Написал книги "Томск сокровенный", "Томск: от крепости к городу". К карьере был равнодушен, в семье была установка: если ты чем-то занялся - доведи это до совершенства. Моя научная колыбель - музей археологии и этнографии, который в ТГУ создавали после революции дед и А.К. Иванов. А чем я буду заниматься в жизни, я знал уже пятьдесят лет назад, когда отец определил меня в археологическую экспедицию моего будущего незабвенного учителя Владимира Ивановича Матющенко.

- Меня поразили ваши акварели из сериала "Народы Сибири". (Особенно в сочетании с книгой ваших полевых дневников "Где брат твой Авель?"). Вы ведь профессионально никогда не учились живописи?..

- Это тоже семейное. Прабабушка была родственницей знаменитого художника Левицкого, у нас все в семье рисовали неплохо, нигде этому не учась. Это помогало мне в экспедициях, когда по местным обычаям нельзя было фотографировать. Тихонечко берешь блокнотик и рисуешь... Помогало и то, что я с детства помнил алтайский язык. Среди тех, кто на акварелях изображен, многие мои добрые знакомые и друзья. С одним из алтайских шаманов мы побратались, совершив ритуал моления Луне. Иначе он не имел права рассказывать русскому, иноверцу, о своем народе. У меня скопился большой этнографический фонд по кумандинцам и Горному Алтаю.

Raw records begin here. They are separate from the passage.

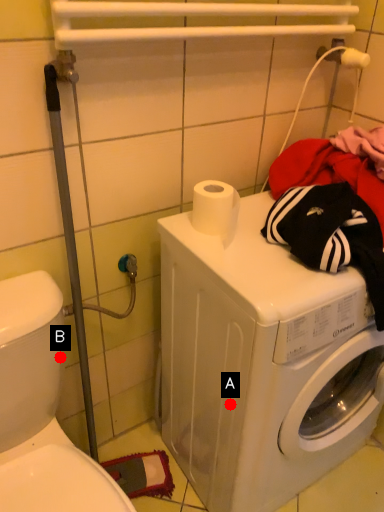
Question: Two points are circled on the image, labeled by A and B beside each circle. Which point is farther to the camera?

Choices:
 (A) A is further
 (B) B is further

Answer: (B)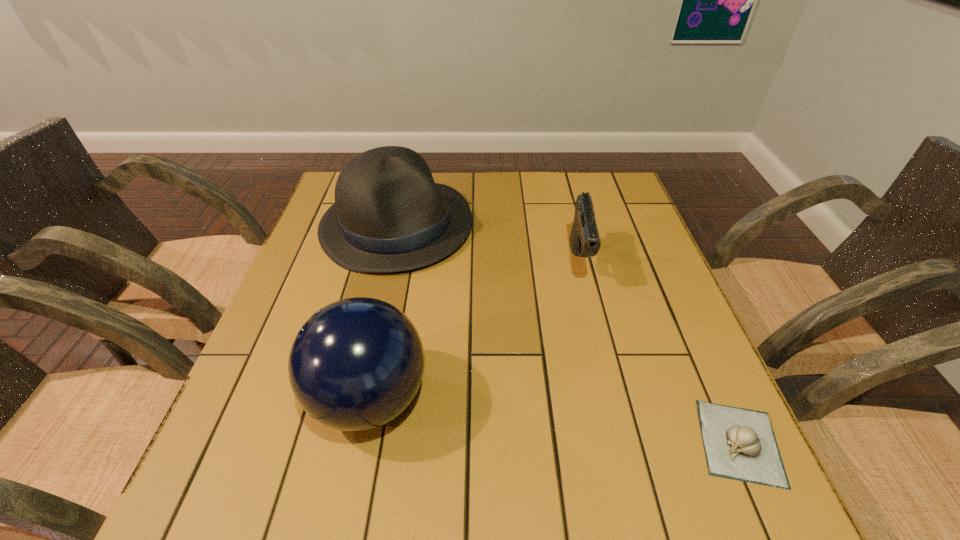
Identify the location of object at the right edge. [x=740, y=444].

The height and width of the screenshot is (540, 960). I want to click on object that is positioned at the far left corner, so click(x=389, y=215).

Where is `object that is at the near left corner`? This screenshot has height=540, width=960. object that is at the near left corner is located at coordinates (356, 364).

Find the location of a particular element. object located in the near right corner section of the desktop is located at coordinates (740, 444).

This screenshot has width=960, height=540. In the image, there is a desktop. What are the coordinates of `vacant space at the far edge` in the screenshot? It's located at (525, 180).

Image resolution: width=960 pixels, height=540 pixels. I want to click on vacant space at the left edge of the desktop, so click(x=294, y=318).

The image size is (960, 540). What are the coordinates of `vacant space at the right edge of the desktop` in the screenshot? It's located at (619, 245).

In the image, there is a desktop. Identify the location of vacant space at the far right corner. (591, 191).

This screenshot has width=960, height=540. Identify the location of free spot between the second object from right to left and the bowling ball. (474, 330).

Find the location of `free space between the garlic and the bowling ball`. free space between the garlic and the bowling ball is located at coordinates coord(555,421).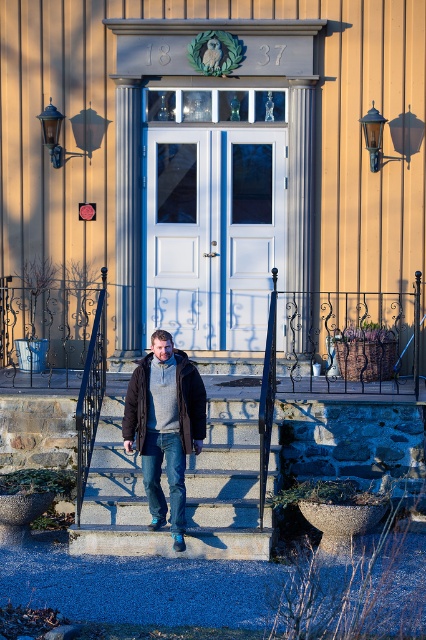
Question: Where is concrete stairs at center located in relation to black matte jacket at center in the image?

Choices:
 (A) right
 (B) left

Answer: (A)

Question: Can you confirm if dark gray woolen sweater at center is positioned to the right of black metal railing at lower left?

Choices:
 (A) yes
 (B) no

Answer: (A)

Question: Estimate the real-world distances between objects in this image. Which object is farther from the smooth concrete steps at center?

Choices:
 (A) dark gray woolen sweater at center
 (B) black matte jacket at center

Answer: (B)

Question: Among these points, which one is nearest to the camera?

Choices:
 (A) (92, 387)
 (B) (183, 404)

Answer: (B)

Question: Among these objects, which one is nearest to the camera?

Choices:
 (A) black metal railing at lower left
 (B) black matte jacket at center
 (C) smooth concrete steps at center
 (D) dark gray woolen sweater at center

Answer: (D)

Question: Does concrete stairs at center have a larger size compared to black metal railing at lower left?

Choices:
 (A) no
 (B) yes

Answer: (B)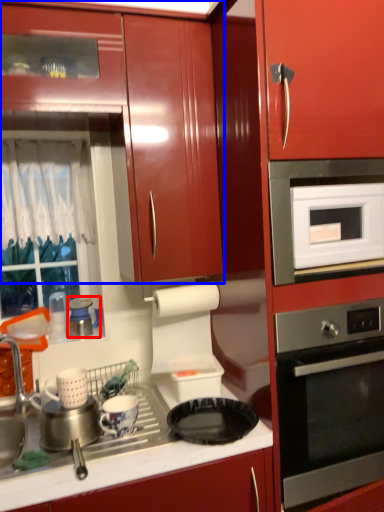
Question: Which object is closer to the camera taking this photo, appliance (highlighted by a red box) or cabinetry (highlighted by a blue box)?

Choices:
 (A) appliance
 (B) cabinetry

Answer: (B)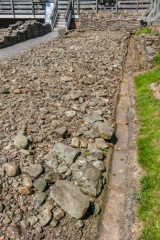
This screenshot has width=160, height=240. What are the coordinates of `stairs` in the screenshot? It's located at tap(59, 21).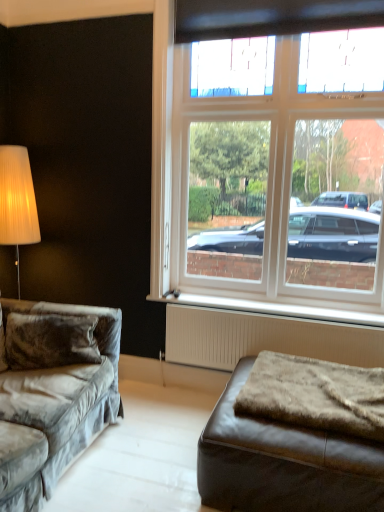
Question: From a real-world perspective, is velvet gray couch at left located higher than white glass window at center?

Choices:
 (A) no
 (B) yes

Answer: (A)

Question: Is velvet gray couch at left wider than white glass window at center?

Choices:
 (A) no
 (B) yes

Answer: (B)

Question: Could white glass window at center be considered to be inside velvet gray couch at left?

Choices:
 (A) no
 (B) yes

Answer: (A)

Question: Is velvet gray couch at left to the left of white glass window at center from the viewer's perspective?

Choices:
 (A) no
 (B) yes

Answer: (B)

Question: Considering the relative sizes of velvet gray couch at left and white glass window at center in the image provided, is velvet gray couch at left taller than white glass window at center?

Choices:
 (A) yes
 (B) no

Answer: (B)

Question: Is velvet gray couch at left directly adjacent to white glass window at center?

Choices:
 (A) no
 (B) yes

Answer: (A)

Question: Does white plastic radiator at lower center appear on the right side of velvet gray couch at left?

Choices:
 (A) no
 (B) yes

Answer: (B)

Question: From the image's perspective, would you say white plastic radiator at lower center is shown under velvet gray couch at left?

Choices:
 (A) yes
 (B) no

Answer: (B)

Question: Can you confirm if white plastic radiator at lower center is bigger than velvet gray couch at left?

Choices:
 (A) yes
 (B) no

Answer: (B)

Question: Is white plastic radiator at lower center wider than velvet gray couch at left?

Choices:
 (A) no
 (B) yes

Answer: (A)

Question: From the image's perspective, is white plastic radiator at lower center located above velvet gray couch at left?

Choices:
 (A) yes
 (B) no

Answer: (A)

Question: Is velvet gray couch at left completely or partially inside white plastic radiator at lower center?

Choices:
 (A) no
 (B) yes

Answer: (A)

Question: Does velvet gray couch at left appear on the left side of fuzzy brown blanket at lower right?

Choices:
 (A) yes
 (B) no

Answer: (A)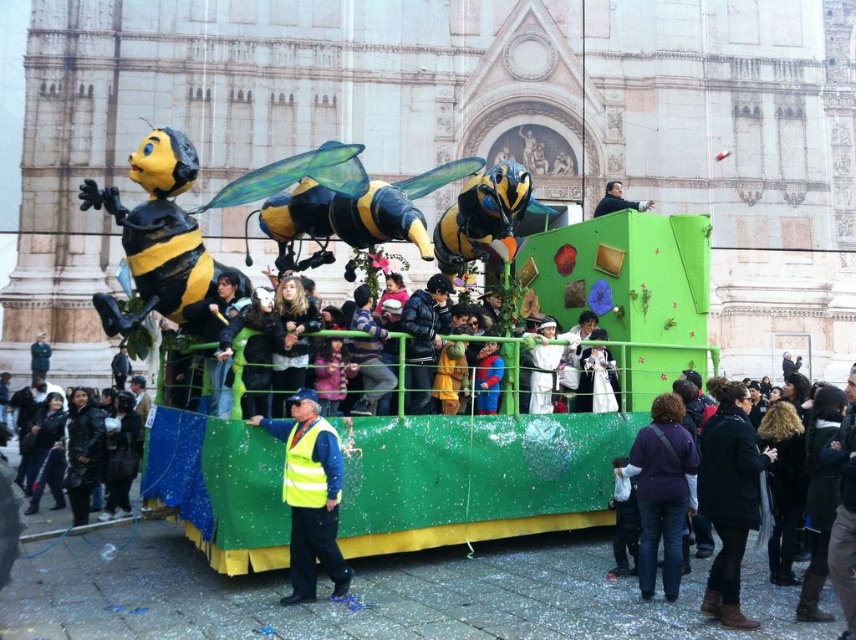
You are a photographer standing at the edge of the parade float. You notice two items at the lower right corner of your viewfinder. One is dark brown leather boots at lower right and the other is black wool coat at lower right. Which item is positioned higher in the frame?

The dark brown leather boots at lower right is above the black wool coat at lower right, so it is positioned higher in the frame.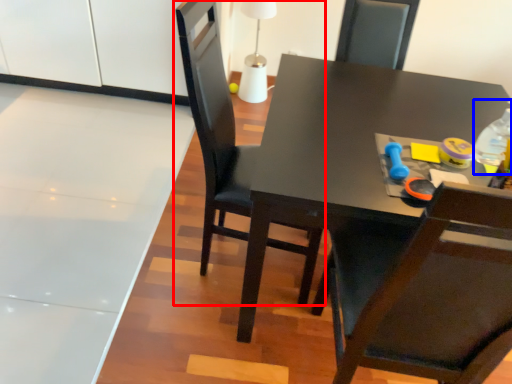
Question: Which object appears farthest to the camera in this image, chair (highlighted by a red box) or bottle (highlighted by a blue box)?

Choices:
 (A) chair
 (B) bottle

Answer: (B)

Эти акварели - только первая серия. Я мечтал так, иллюстративно, представить все народы Сибири - от Урала до Чукотки, но спонсоров на последующие выпуски не нашлось... Что касается полевых дневников, ставших основой книги "Где брат твой Авель?", то это своего рода долг освоителям Сибири, которые здесь были до русских, и отчасти повесть о судьбах коренного населения. Кстати, дневники меня заставил в свое время вести отец - деловой и личный. За это я тоже ему навсегда благодарен.